It seems a bit late to be talking up Harvest Festivals, but there seems always more to be explored. One way of exploring further is to talk about the harvest of our commerce and industry, but I would like to stick with our traditional agricultural harvest.
Even if you are a Townie you will be more thoughtful about your way of life if you understand something of the contribution farmers make to human well-being. You will be encouraged to think more about what you eat, and appreciate the effort that goes into food production. You will appreciate better that town and country are interdependent, and that more generally individuals and communities depend on each other.
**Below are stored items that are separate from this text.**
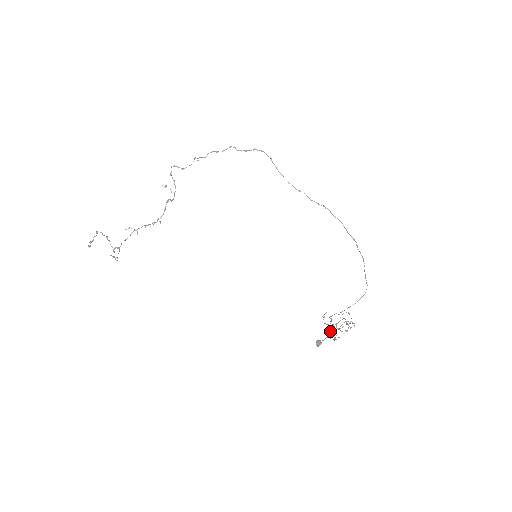
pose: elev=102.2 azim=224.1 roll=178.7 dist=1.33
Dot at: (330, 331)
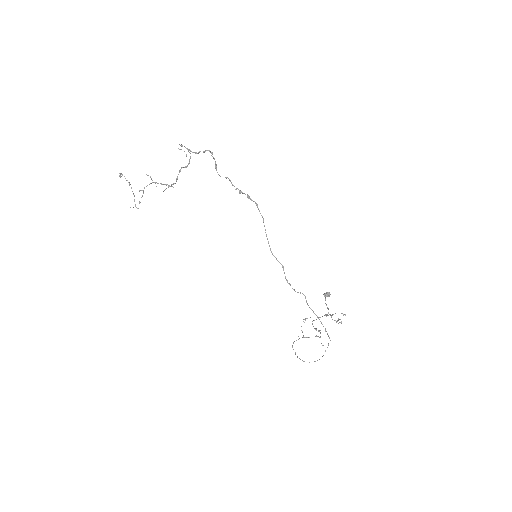
Dot at: occluded
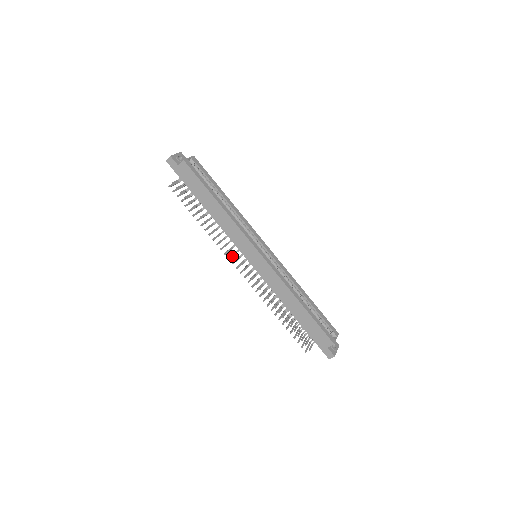
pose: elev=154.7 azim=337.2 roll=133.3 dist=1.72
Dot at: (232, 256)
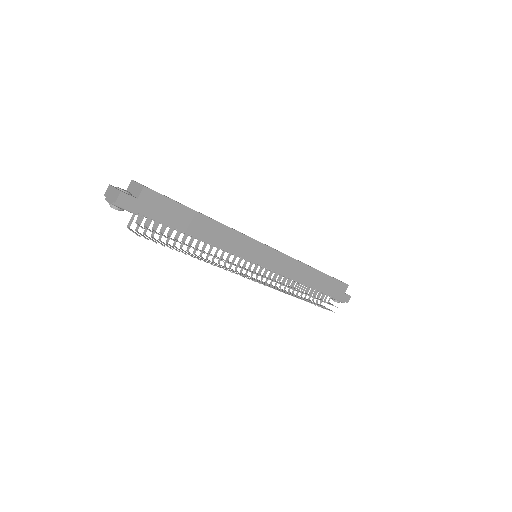
Dot at: (247, 270)
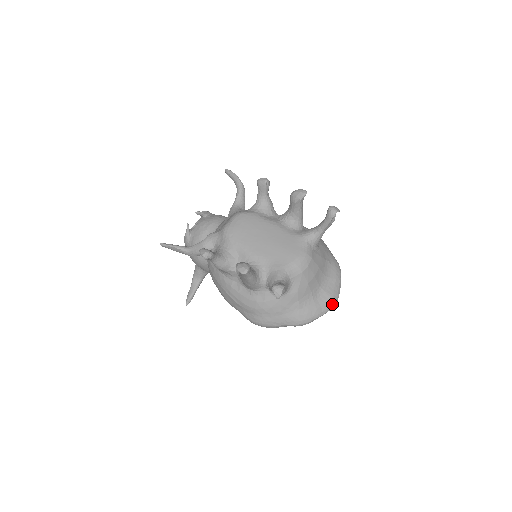
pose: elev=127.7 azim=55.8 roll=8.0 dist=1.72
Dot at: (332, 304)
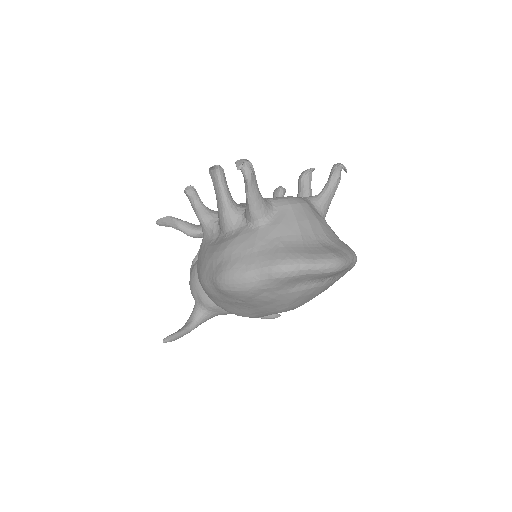
Dot at: (331, 258)
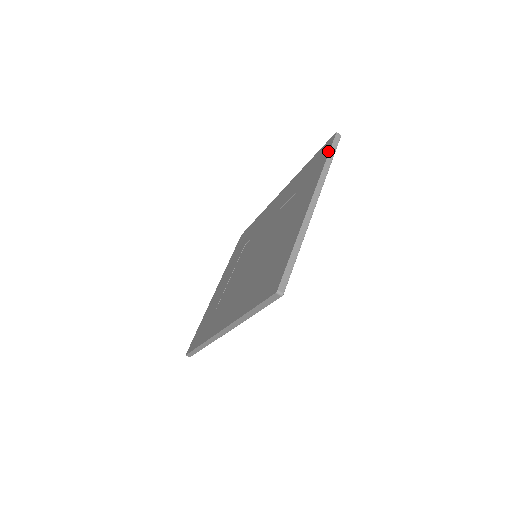
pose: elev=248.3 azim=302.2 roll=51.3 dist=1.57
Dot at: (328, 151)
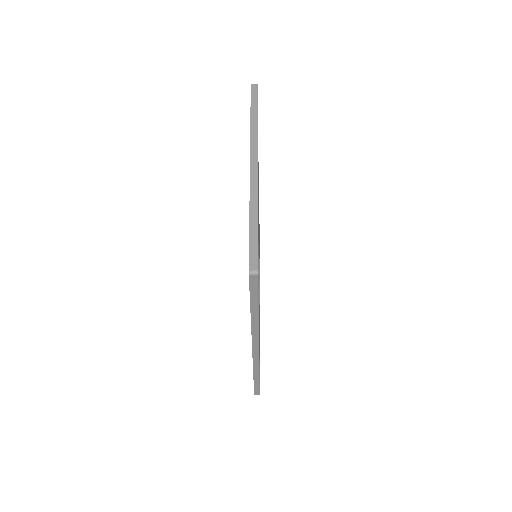
Dot at: occluded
Given that these days our food comes from all over the world, you will be reminded of our international interdependence, and issues to do with FairTrade. Harvest is also a lesson in vulnerability, as the success of the harvest is dependent on the weather and other factors, even if human ingenuity mitigates the worst effects. The fact that harvest produce goes to those who are most in need in our local communities is a reminder of our social obligations.
There is great beauty in a church decorated for Harvest, reminding us of the lilies which neither toil or spin, but are so beautiful that “Solomon in all his glory was not arrayed like one of these” (Luke 12:27), and demonstrating the beauty of nature generally. Big thanks, by the way, to those who made our church look so attractive.
As you read this, you may be thinking of another kind of Harvest: the Harvest of Souls. As a favourite harvest hymn puts it: “For the Lord our God shall come, and shall take his harvest home” and that at that time will “all be safely gathered in, free from sorrow, free from sin”. Traditionally the Church thinks of this at the time of All Souls (2 November each year). This Harvest too is something to celebrate, even if for now, to quote another hymn, “other helpers fail, and comforts flee” and “change and decay in all around I see”.